====== Verilen Metin ======
Masa ve kasa tarikatların çok önem verdikleri ve hassas oldukları iki konuyu tanımlar. Kasa, tarikatın ekonomik gücü demektir. Tarikatlar ticarette, gelişmek ve gelir getiren alanlarda güçlü olmak istiyorlar. Her tarikatın ticari işleri vardır. Masa, tarikatın siyasal gücünü simgeler. Tarikat kamu yönetimi bürokrasisinde, güvenlik, jandarma, maliye, idari mekanizma ve yargıda güçlü olmak ve siyaseti etkilemek ister. Bu tarikat yapısı ve amaçları en sonunda laik devlet sistemiyle çatışmak zorundadır. Osmanlı’da Kadızadeliler tarikatı ile devlet çatıştı, sonunda Kadızadeliler ortadan kaldırıldılar. 31 Mart Olayı’nda da tarikat liderleri ağır cezalar aldılar. FETÖ’nün durumunda da benzer model karşımıza çıktı. Devlet-FETÖ çatıştı, FETÖ yenik düştü.

  • FETÖ’den boşalan alanı başka tarikatlar dolduruyor.
  • Bundan sonra hangi tarikatın devletle çatışacağını zaman gösterecek… 

‘MEDRESELER ASLA AÇILMAYACAKTIR, MİLLETE OKUL LAZIMDIR’

Bu noktada Atatürk’ün medreselerle ilgili bir olayını burada hatırlamalıyız. Milli Mücadele sırasında Sovyetler Birliği’nden gerek silah gerek parasal yardım sağlanıyordu. Mustafa Kemal, Sovyet Rusya’nın büyükelçisi Aralov ve Azerbaycan Büyükelçisi Abilov’u yanına aldı, cepheye gittiler. Daha sonra Konya’ya geldiler. Aralov anılarında şöyle yazıyor:

“Konya’da trenden indiğimiz zaman artık ortalık kararmış bulunuyordu. Bizi karşılamaya gelen çeşitli birliklere bağlı erlerin elinde meşaleler vardı. İstasyon önündeki meydan baştan başa halkla dolmuştu.”
====== Veri Kayıtları ======
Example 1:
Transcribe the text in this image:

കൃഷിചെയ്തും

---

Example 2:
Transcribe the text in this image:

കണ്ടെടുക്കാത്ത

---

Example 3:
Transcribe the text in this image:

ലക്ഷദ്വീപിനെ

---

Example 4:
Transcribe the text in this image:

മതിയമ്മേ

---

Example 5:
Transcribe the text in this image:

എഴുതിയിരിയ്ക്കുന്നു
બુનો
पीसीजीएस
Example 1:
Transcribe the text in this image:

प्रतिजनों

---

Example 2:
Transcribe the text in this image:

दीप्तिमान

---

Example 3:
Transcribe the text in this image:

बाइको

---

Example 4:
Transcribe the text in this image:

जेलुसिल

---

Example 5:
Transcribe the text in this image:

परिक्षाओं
======
====== Veri Kayıtları ======
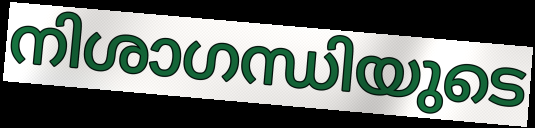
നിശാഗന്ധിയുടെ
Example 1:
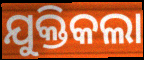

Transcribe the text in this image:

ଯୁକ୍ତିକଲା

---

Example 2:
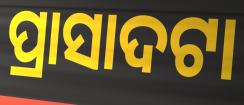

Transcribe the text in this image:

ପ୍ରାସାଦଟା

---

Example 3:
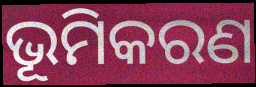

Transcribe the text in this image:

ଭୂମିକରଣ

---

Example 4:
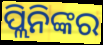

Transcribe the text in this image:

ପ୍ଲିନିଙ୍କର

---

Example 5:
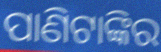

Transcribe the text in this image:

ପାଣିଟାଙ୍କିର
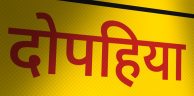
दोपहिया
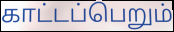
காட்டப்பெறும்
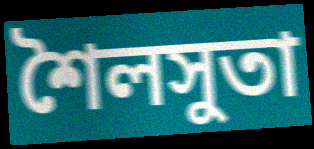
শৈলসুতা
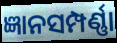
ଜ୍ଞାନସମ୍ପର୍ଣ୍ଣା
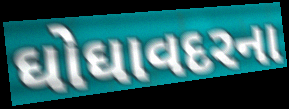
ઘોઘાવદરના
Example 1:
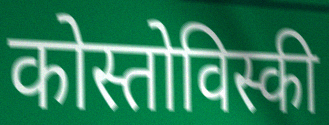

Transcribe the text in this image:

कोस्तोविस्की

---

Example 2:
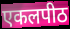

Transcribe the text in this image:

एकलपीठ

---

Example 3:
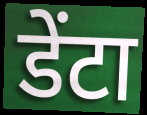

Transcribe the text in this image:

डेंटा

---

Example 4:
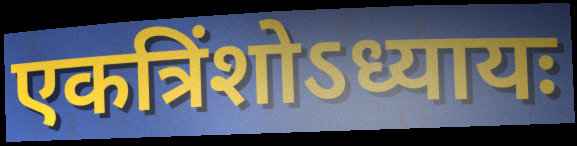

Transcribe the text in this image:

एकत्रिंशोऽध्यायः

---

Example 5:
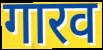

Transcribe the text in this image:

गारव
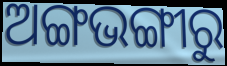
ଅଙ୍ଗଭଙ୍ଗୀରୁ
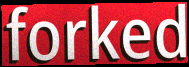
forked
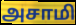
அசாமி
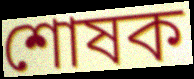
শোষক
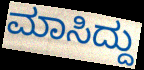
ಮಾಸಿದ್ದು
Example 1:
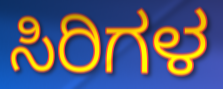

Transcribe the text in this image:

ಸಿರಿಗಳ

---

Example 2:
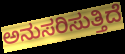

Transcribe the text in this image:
======
● **Yapılacak Görevler**
1. Tarikatlarla ilgili metinde, tarikatın kamu yönetimi bürokrasisinde güçlü olmak istediği sayılan alanların hepsini yazın.
2. Tarikatlar ve medreseler üzerine olan metni kaldığı yerden devralıp sürdürün.

● **Görev Yanıtları**
1. Güvenlik, jandarma, maliye, idari mekanizma, yargı

2.
“O gece iki medreseyi ziyaret ettik. Kanlı canlı hemen hepsi de gencecik mollalar medresenin avlusunda dizilmişlerdi. Bunların yanında, geniş cüppeli, beyaz sarıklı hocalar da yer almıştı. Hepsi de yerlere kadar eğilerek Mustafa Kemal Paşa’yı selamlıyorlardı. Bunların içinden biri, bunların başı ve en nüfuzlusu, Mustafa Kemal Paşa’dan, medrese sayısının artırılmasını rica etti. Bu zat, ayrıca medrese öğrencilerinin askere alınmamalarını da istedi. Hoca konuşurken Mustafa Kemal’in kendini tuttuğu belli oluyordu. Ama medrese öğrencilerinin askere alınmamaları söz konusu olunca artık kendini tutamadı ve yüksek bir sesle, sertçe:

  • ‘Ne o’ dedi. ‘Yoksa sizin için medrese, Yunanları mağlup etmekten, halkı zulümden kurtarmaktan daha mı değerlidir? Millet kan içinde yüzerken, halkın en iyi çocukları cephelerde döğüşür, yurt için canlarını feda ederken, siz burada, genç, sapasağlam delikanlıları besiye çekmişsiniz!’

Mustafa Kemal Paşa otomobilde uzun bir süre yatışmadı ve ‘Savaş sona erince onlarla daha ciddi konuşacağım’ dedi.”

ATATÜRK, DERVİŞLER VE MÜRİTLER HAKKINDA NE DİYOR?

21 Kasım 1924-CHP Meclis Grubu: Atatürk’ün değerlendirmesi:

  • “Büyük bir inkılap yaptık. Memleketi bir çağdan alıp yeni bir çağa götürdük. Birçok eski müesseseyi yıktık. Bunların binlerce taraftarı vardır.
    Fırsat beklediklerini unutmamak gerekir.”

31 Ağustos 1925-Çankırı konuşması:

  • “Hiçbirimiz tekkelerin uyarmasına muhtaç değiliz.
    Bunların) amacı, halkı kendinden geçmiş ve aptal yapmaktır.”

10 Ekim 1925-Atatürk’ün Akhisar’daki konuşması:

  • “Efendiler! Uygar olmayan insanlar,
    uygar olanların ayakları altında kalmaya mahkûmdur.”

21 Ekim 1925-Afyon’daki konuşması:

  • “Ben vazifemin bitmediğini, yüklendiğim sorumluluğun da yüksek ve çetin olduğunu idrak ediyorum. Bu vazife bitmeyecektir.
    Ben toprak olduktan sonra da devam edecektir.
  • Çünkü büyük milletimizin kalp ve vicdanında, bana karşı sarsılmaz bir emniyet ve itimat taşımakta olduğunu görüyorum.”

TEKKELER HAKKINDA

  • “Tekkeler kesinlikle kapanmalıdır.
  • Türkiye Cumhuriyeti, her alanda doğru yolu gösterecek güce sahiptir.
  • Hiçbirimiz tekkelerin uyarmasına muhtaç değiliz.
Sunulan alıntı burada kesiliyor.